“What the superior man seeks is in himself; what the small man seeks is in others.”
As a secure, self-sufficient person, all our validation must come from within — This is what the entire narrative of self-love and self-esteem has been preaching us. And, it is true. But this is also true:
“Just like children, emotions heal when they are heard and validated.”
~ Jill Bolte Taylor, author of My Stroke of Insight: A Brain Scientist’s Personal Journey
So, yeah…it is important to validate the feelings of those we care about. It is a human need to be seen, heard and understood. It brings us great comfort to share our day to day events and stories with others. We can’t equate that with offloading our worries, but sharing does calm our nerves and makes our fears appear less fearsome. Getting a nod or some words of validation convey that having flaws is natural and that we are still loved.
But how many times do we reciprocate that validation and empathy? Just like us, our listeners (partners, friends and family) may not be the perfect listener, but they still are with us listening to our concerns. So, say this after you’re done:
“Thanks for listening!”
Just like we are more inclined to share things with someone who listens to us attentively and responds accordingly, our listeners will also be more inclined to extend their empathy if we express our appreciation. We must show that we do not take them for granted.
Thanking is such a small gesture that we often forget to express it and yet saying, “thanks for listening” or “I appreciate you hearing me” can validate the time, effort and emotion of the other person.
At times, our listeners will follow up on our concerns asking if the problem is resolved. It’s such a nice feeling to know that this person remembered the conversation and was genuinely concerned for us. So, offering a simple acknowledgement like “thanks for asking” will nurture and strengthen your bond even further.
“You were right.”
We all have been in situations where despite the warning, someone does a thing and becomes a victim of disappointment. It is very easy for us to gloat and say, “I told you so.” Next time, bite your tongue so that you can give the other person the chance to validate your experience. Wouldn’t that be a moment of bigger pride when they come and tell you?

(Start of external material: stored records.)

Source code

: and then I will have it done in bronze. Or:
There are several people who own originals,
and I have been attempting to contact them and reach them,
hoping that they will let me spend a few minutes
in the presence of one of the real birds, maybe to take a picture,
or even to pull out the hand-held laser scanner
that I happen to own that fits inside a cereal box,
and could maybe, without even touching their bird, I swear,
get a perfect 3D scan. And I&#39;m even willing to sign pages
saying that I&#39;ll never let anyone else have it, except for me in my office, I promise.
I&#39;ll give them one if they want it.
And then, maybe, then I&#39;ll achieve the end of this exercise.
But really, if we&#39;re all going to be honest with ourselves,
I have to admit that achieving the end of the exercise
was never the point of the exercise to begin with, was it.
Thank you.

Similarly, when you realise that you were wrong and the other person was right, walk up to them and admit. Yes, I know how it feels – shame and on top of it, my sense of self-worth disallows me to acknowledge my mistake. This is because we all have grown up by gaining respect and acceptance by being right about things. We’ve all been told to hide our flaws and glorify our perfect parts. So, making a mistake, that too, deliberately after being warned is extremely embarrassing. Thus, we deny and instead of admitting, we try to justify our failure by saying that it was different with us.
Now, they may not need that validation because they can see you walking around with droopy shoulders. But, you know what? Admitting our mistake and validating their experience may help shed a few pounds of our shameful ego so that we can learn from the mistake and move forward with head held high.
It may boost their ego a little, but it will also make them more invested in your success and isn’t that what we all want? People, who root for us?
Well, it begins with gentle acts of appreciation and validation that nurture our relationships.